Rewrite the entries below as one numbered list, with each nonblank line as its own item and all blank lines dropped.

▽

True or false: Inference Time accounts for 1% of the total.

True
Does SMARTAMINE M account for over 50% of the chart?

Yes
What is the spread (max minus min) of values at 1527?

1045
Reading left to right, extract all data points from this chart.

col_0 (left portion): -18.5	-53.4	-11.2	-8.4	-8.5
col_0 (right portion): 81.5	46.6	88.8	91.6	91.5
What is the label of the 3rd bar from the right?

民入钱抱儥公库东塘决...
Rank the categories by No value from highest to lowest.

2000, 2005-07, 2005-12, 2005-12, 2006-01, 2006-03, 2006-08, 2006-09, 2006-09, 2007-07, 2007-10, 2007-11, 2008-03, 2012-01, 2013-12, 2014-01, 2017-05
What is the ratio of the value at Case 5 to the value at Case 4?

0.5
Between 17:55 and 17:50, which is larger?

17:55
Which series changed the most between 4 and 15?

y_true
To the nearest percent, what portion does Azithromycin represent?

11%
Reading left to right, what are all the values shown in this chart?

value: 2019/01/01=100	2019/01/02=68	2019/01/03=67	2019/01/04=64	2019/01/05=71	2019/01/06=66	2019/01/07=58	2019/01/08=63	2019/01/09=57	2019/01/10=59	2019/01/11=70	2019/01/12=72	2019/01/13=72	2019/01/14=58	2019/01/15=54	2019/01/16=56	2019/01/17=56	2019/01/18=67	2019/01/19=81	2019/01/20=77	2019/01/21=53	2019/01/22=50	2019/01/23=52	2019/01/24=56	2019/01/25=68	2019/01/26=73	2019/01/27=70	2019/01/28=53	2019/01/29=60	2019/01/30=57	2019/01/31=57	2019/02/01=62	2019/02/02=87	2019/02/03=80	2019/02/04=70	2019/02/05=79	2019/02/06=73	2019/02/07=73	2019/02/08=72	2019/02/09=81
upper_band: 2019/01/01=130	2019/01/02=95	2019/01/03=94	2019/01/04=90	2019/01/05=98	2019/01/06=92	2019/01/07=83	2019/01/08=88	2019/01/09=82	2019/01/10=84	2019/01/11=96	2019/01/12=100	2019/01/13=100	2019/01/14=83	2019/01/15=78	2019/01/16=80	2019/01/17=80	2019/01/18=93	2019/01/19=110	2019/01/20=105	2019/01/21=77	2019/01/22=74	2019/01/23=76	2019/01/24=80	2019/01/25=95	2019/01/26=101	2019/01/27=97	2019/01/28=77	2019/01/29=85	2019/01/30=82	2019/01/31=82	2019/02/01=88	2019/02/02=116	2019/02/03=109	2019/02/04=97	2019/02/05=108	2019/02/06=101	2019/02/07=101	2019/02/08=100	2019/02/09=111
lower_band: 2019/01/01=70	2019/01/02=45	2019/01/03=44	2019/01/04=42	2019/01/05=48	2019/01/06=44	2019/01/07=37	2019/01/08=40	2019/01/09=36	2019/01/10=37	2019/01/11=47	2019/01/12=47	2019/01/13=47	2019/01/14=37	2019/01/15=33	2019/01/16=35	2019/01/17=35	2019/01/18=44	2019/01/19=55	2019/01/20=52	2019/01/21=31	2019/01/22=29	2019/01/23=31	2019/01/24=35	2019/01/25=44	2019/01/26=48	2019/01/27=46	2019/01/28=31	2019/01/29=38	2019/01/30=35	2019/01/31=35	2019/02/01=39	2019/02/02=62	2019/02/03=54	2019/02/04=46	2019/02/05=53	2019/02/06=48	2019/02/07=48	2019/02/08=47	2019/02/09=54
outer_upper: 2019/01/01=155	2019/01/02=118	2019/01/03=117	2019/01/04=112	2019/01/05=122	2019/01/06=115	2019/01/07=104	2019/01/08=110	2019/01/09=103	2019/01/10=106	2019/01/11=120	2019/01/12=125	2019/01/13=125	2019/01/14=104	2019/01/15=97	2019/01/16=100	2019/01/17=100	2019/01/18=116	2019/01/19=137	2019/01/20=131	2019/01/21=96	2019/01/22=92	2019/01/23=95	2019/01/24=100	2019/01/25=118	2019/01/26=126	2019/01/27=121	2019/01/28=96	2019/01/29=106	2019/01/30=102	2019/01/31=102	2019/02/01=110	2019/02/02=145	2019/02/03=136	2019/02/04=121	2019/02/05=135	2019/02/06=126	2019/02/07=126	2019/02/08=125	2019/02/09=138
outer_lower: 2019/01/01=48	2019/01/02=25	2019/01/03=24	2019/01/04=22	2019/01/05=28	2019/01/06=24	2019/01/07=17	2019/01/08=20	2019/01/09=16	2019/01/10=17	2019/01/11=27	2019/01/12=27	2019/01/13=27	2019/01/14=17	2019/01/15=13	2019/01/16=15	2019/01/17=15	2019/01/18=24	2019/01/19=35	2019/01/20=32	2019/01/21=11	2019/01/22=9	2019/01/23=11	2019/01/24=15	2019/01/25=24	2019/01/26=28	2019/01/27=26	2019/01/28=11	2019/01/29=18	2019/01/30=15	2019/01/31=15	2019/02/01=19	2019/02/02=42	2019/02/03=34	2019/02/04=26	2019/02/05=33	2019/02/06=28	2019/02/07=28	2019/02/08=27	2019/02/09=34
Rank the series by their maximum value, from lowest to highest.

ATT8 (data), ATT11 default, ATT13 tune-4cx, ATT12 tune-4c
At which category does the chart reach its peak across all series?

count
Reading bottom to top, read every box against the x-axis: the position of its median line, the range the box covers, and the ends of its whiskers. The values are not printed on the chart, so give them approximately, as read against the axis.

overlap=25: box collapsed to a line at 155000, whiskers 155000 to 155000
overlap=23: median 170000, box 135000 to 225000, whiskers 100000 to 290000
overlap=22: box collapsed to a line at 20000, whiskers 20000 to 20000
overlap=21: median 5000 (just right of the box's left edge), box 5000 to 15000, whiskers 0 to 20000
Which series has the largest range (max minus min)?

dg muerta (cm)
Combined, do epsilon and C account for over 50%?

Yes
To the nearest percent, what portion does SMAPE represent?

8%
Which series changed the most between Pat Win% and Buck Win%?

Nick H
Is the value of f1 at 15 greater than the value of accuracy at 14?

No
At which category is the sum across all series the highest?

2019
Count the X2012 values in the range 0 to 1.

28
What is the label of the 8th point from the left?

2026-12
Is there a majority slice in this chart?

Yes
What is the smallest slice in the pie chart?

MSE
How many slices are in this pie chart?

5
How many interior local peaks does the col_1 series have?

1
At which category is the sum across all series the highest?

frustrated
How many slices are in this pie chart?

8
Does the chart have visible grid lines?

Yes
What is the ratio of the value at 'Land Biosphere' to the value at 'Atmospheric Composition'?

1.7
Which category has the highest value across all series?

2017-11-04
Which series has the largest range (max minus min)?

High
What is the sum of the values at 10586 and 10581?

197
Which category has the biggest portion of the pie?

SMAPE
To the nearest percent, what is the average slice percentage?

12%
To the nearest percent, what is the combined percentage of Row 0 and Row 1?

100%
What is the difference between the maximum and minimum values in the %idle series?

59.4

△

### YOUR SOLUTION
1. True or false: Inference Time accounts for 1% of the total.
2. True
3. Does SMARTAMINE M account for over 50% of the chart?
4. Yes
5. What is the spread (max minus min) of values at 1527?
6. 1045
7. Reading left to right, extract all data points from this chart.
8. col_0 (left portion): -18.5	-53.4	-11.2	-8.4	-8.5
9. col_0 (right portion): 81.5	46.6	88.8	91.6	91.5
10. What is the label of the 3rd bar from the right?
11. 民入钱抱儥公库东塘决...
12. Rank the categories by No value from highest to lowest.
13. 2000, 2005-07, 2005-12, 2005-12, 2006-01, 2006-03, 2006-08, 2006-09, 2006-09, 2007-07, 2007-10, 2007-11, 2008-03, 2012-01, 2013-12, 2014-01, 2017-05
14. What is the ratio of the value at Case 5 to the value at Case 4?
15. 0.5
16. Between 17:55 and 17:50, which is larger?
17. 17:55
18. Which series changed the most between 4 and 15?
19. y_true
20. To the nearest percent, what portion does Azithromycin represent?
21. 11%
22. Reading left to right, what are all the values shown in this chart?
23. value: 2019/01/01=100	2019/01/02=68	2019/01/03=67	2019/01/04=64	2019/01/05=71	2019/01/06=66	2019/01/07=58	2019/01/08=63	2019/01/09=57	2019/01/10=59	2019/01/11=70	2019/01/12=72	2019/01/13=72	2019/01/14=58	2019/01/15=54	2019/01/16=56	2019/01/17=56	2019/01/18=67	2019/01/19=81	2019/01/20=77	2019/01/21=53	2019/01/22=50	2019/01/23=52	2019/01/24=56	2019/01/25=68	2019/01/26=73	2019/01/27=70	2019/01/28=53	2019/01/29=60	2019/01/30=57	2019/01/31=57	2019/02/01=62	2019/02/02=87	2019/02/03=80	2019/02/04=70	2019/02/05=79	2019/02/06=73	2019/02/07=73	2019/02/08=72	2019/02/09=81
24. upper_band: 2019/01/01=130	2019/01/02=95	2019/01/03=94	2019/01/04=90	2019/01/05=98	2019/01/06=92	2019/01/07=83	2019/01/08=88	2019/01/09=82	2019/01/10=84	2019/01/11=96	2019/01/12=100	2019/01/13=100	2019/01/14=83	2019/01/15=78	2019/01/16=80	2019/01/17=80	2019/01/18=93	2019/01/19=110	2019/01/20=105	2019/01/21=77	2019/01/22=74	2019/01/23=76	2019/01/24=80	2019/01/25=95	2019/01/26=101	2019/01/27=97	2019/01/28=77	2019/01/29=85	2019/01/30=82	2019/01/31=82	2019/02/01=88	2019/02/02=116	2019/02/03=109	2019/02/04=97	2019/02/05=108	2019/02/06=101	2019/02/07=101	2019/02/08=100	2019/02/09=111
25. lower_band: 2019/01/01=70	2019/01/02=45	2019/01/03=44	2019/01/04=42	2019/01/05=48	2019/01/06=44	2019/01/07=37	2019/01/08=40	2019/01/09=36	2019/01/10=37	2019/01/11=47	2019/01/12=47	2019/01/13=47	2019/01/14=37	2019/01/15=33	2019/01/16=35	2019/01/17=35	2019/01/18=44	2019/01/19=55	2019/01/20=52	2019/01/21=31	2019/01/22=29	2019/01/23=31	2019/01/24=35	2019/01/25=44	2019/01/26=48	2019/01/27=46	2019/01/28=31	2019/01/29=38	2019/01/30=35	2019/01/31=35	2019/02/01=39	2019/02/02=62	2019/02/03=54	2019/02/04=46	2019/02/05=53	2019/02/06=48	2019/02/07=48	2019/02/08=47	2019/02/09=54
26. outer_upper: 2019/01/01=155	2019/01/02=118	2019/01/03=117	2019/01/04=112	2019/01/05=122	2019/01/06=115	2019/01/07=104	2019/01/08=110	2019/01/09=103	2019/01/10=106	2019/01/11=120	2019/01/12=125	2019/01/13=125	2019/01/14=104	2019/01/15=97	2019/01/16=100	2019/01/17=100	2019/01/18=116	2019/01/19=137	2019/01/20=131	2019/01/21=96	2019/01/22=92	2019/01/23=95	2019/01/24=100	2019/01/25=118	2019/01/26=126	2019/01/27=121	2019/01/28=96	2019/01/29=106	2019/01/30=102	2019/01/31=102	2019/02/01=110	2019/02/02=145	2019/02/03=136	2019/02/04=121	2019/02/05=135	2019/02/06=126	2019/02/07=126	2019/02/08=125	2019/02/09=138
27. outer_lower: 2019/01/01=48	2019/01/02=25	2019/01/03=24	2019/01/04=22	2019/01/05=28	2019/01/06=24	2019/01/07=17	2019/01/08=20	2019/01/09=16	2019/01/10=17	2019/01/11=27	2019/01/12=27	2019/01/13=27	2019/01/14=17	2019/01/15=13	2019/01/16=15	2019/01/17=15	2019/01/18=24	2019/01/19=35	2019/01/20=32	2019/01/21=11	2019/01/22=9	2019/01/23=11	2019/01/24=15	2019/01/25=24	2019/01/26=28	2019/01/27=26	2019/01/28=11	2019/01/29=18	2019/01/30=15	2019/01/31=15	2019/02/01=19	2019/02/02=42	2019/02/03=34	2019/02/04=26	2019/02/05=33	2019/02/06=28	2019/02/07=28	2019/02/08=27	2019/02/09=34
28. Rank the series by their maximum value, from lowest to highest.
29. ATT8 (data), ATT11 default, ATT13 tune-4cx, ATT12 tune-4c
30. At which category does the chart reach its peak across all series?
31. count
32. Reading bottom to top, read every box against the x-axis: the position of its median line, the range the box covers, and the ends of its whiskers. The values are not printed on the chart, so give them approximately, as read against the axis.
33. overlap=25: box collapsed to a line at 155000, whiskers 155000 to 155000
34. overlap=23: median 170000, box 135000 to 225000, whiskers 100000 to 290000
35. overlap=22: box collapsed to a line at 20000, whiskers 20000 to 20000
36. overlap=21: median 5000 (just right of the box's left edge), box 5000 to 15000, whiskers 0 to 20000
37. Which series has the largest range (max minus min)?
38. dg muerta (cm)
39. Combined, do epsilon and C account for over 50%?
40. Yes
41. To the nearest percent, what portion does SMAPE represent?
42. 8%
43. Which series changed the most between Pat Win% and Buck Win%?
44. Nick H
45. Is the value of f1 at 15 greater than the value of accuracy at 14?
46. No
47. At which category is the sum across all series the highest?
48. 2019
49. Count the X2012 values in the range 0 to 1.
50. 28
51. What is the label of the 8th point from the left?
52. 2026-12
53. Is there a majority slice in this chart?
54. Yes
55. What is the smallest slice in the pie chart?
56. MSE
57. How many slices are in this pie chart?
58. 5
59. How many interior local peaks does the col_1 series have?
60. 1
61. At which category is the sum across all series the highest?
62. frustrated
63. How many slices are in this pie chart?
64. 8
65. Does the chart have visible grid lines?
66. Yes
67. What is the ratio of the value at 'Land Biosphere' to the value at 'Atmospheric Composition'?
68. 1.7
69. Which category has the highest value across all series?
70. 2017-11-04
71. Which series has the largest range (max minus min)?
72. High
73. What is the sum of the values at 10586 and 10581?
74. 197
75. Which category has the biggest portion of the pie?
76. SMAPE
77. To the nearest percent, what is the average slice percentage?
78. 12%
79. To the nearest percent, what is the combined percentage of Row 0 and Row 1?
80. 100%
81. What is the difference between the maximum and minimum values in the %idle series?
82. 59.4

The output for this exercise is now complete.